PROBLEM STATEMENT: Copy out each line below that has the word "above" in it.

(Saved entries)
↓↓↓
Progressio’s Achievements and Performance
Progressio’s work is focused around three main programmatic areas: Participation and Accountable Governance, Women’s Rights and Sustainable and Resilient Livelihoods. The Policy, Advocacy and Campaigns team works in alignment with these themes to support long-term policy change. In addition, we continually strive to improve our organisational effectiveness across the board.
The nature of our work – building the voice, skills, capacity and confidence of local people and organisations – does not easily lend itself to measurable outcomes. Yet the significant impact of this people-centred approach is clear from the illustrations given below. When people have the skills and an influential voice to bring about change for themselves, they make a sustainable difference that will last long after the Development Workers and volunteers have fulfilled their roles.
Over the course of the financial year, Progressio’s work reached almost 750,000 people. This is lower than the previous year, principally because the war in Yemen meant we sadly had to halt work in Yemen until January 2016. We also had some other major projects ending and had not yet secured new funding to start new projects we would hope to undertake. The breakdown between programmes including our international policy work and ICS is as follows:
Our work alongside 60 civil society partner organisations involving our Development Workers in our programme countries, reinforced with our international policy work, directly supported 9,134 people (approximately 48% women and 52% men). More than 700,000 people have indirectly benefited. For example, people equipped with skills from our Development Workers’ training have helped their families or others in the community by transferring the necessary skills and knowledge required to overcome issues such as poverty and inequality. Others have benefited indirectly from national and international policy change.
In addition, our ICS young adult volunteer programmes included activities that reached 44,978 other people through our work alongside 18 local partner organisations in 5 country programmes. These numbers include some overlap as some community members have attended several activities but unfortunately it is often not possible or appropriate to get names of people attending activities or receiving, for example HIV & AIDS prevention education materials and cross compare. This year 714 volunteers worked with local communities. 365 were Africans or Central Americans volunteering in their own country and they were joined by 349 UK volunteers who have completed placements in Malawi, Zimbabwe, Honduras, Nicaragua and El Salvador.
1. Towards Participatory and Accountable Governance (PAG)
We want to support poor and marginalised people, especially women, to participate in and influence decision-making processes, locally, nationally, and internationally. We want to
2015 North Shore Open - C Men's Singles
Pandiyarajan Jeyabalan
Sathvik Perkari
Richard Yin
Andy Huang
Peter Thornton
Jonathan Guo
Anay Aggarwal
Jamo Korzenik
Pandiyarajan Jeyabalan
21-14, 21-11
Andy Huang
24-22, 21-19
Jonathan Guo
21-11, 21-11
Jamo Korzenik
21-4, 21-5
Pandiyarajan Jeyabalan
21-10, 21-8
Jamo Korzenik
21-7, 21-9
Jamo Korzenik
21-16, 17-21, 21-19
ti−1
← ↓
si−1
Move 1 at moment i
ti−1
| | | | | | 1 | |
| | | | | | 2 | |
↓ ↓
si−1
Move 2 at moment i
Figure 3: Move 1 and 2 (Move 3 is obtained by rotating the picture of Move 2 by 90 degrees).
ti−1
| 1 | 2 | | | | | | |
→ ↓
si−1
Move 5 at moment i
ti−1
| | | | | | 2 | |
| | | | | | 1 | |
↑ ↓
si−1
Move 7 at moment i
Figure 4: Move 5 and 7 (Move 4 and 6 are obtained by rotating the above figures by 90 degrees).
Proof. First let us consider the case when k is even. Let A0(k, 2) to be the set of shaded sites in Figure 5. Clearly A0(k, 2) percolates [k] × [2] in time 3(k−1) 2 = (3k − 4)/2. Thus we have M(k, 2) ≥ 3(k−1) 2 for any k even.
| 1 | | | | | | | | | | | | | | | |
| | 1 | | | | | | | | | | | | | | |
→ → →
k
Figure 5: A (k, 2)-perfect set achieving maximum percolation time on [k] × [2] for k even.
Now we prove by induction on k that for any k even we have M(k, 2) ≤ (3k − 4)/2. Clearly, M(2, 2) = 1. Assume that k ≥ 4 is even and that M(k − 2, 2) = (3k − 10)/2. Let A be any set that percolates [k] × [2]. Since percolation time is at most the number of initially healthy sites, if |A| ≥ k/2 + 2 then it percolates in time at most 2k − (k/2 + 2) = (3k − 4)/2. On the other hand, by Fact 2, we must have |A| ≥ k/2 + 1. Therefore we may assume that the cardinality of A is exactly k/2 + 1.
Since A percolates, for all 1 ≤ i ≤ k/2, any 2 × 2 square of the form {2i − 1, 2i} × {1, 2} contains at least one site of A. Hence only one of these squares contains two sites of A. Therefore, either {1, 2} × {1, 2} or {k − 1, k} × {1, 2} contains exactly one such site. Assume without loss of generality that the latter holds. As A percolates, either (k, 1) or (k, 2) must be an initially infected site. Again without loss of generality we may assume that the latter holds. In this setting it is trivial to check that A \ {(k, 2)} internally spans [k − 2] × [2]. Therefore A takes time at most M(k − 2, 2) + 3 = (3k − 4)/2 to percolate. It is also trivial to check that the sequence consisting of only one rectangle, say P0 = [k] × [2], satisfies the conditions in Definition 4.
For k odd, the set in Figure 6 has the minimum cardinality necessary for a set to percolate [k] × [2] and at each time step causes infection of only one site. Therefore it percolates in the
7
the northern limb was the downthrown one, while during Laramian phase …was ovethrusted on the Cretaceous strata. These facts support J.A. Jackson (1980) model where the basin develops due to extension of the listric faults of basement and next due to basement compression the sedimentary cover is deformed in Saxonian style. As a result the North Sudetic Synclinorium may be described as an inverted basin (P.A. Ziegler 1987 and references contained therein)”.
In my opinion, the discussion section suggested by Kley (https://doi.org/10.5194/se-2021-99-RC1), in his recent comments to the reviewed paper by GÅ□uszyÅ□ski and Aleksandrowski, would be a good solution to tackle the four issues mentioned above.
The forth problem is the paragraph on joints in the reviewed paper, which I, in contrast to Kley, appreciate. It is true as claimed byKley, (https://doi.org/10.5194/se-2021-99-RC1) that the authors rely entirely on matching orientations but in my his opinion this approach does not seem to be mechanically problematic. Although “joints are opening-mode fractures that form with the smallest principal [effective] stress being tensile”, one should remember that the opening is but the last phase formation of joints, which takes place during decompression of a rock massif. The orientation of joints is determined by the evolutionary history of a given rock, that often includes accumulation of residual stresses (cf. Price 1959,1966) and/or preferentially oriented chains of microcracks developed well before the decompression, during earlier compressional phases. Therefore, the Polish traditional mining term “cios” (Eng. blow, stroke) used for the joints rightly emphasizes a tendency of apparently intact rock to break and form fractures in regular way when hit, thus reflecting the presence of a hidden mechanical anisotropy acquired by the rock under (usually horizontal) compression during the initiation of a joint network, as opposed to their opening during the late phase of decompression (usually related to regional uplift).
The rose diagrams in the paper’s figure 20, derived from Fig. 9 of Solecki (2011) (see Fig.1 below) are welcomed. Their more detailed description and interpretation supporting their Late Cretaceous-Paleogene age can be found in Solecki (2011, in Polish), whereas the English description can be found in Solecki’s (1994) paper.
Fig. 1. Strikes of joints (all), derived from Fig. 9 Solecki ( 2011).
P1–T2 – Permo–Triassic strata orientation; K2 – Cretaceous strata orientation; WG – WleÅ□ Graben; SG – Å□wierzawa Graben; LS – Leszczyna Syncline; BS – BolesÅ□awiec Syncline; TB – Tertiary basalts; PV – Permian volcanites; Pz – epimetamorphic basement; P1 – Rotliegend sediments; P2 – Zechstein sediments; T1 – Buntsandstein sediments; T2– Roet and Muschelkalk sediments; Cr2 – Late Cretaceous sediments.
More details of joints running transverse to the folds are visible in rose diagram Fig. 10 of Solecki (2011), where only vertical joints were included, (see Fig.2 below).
↑↑↑
COMPLETED EXERCISE:
Figure 4: Move 5 and 7 (Move 4 and 6 are obtained by rotating the above figures by 90 degrees).
In my opinion, the discussion section suggested by Kley (https://doi.org/10.5194/se-2021-99-RC1), in his recent comments to the reviewed paper by GÅ□uszyÅ□ski and Aleksandrowski, would be a good solution to tackle the four issues mentioned above.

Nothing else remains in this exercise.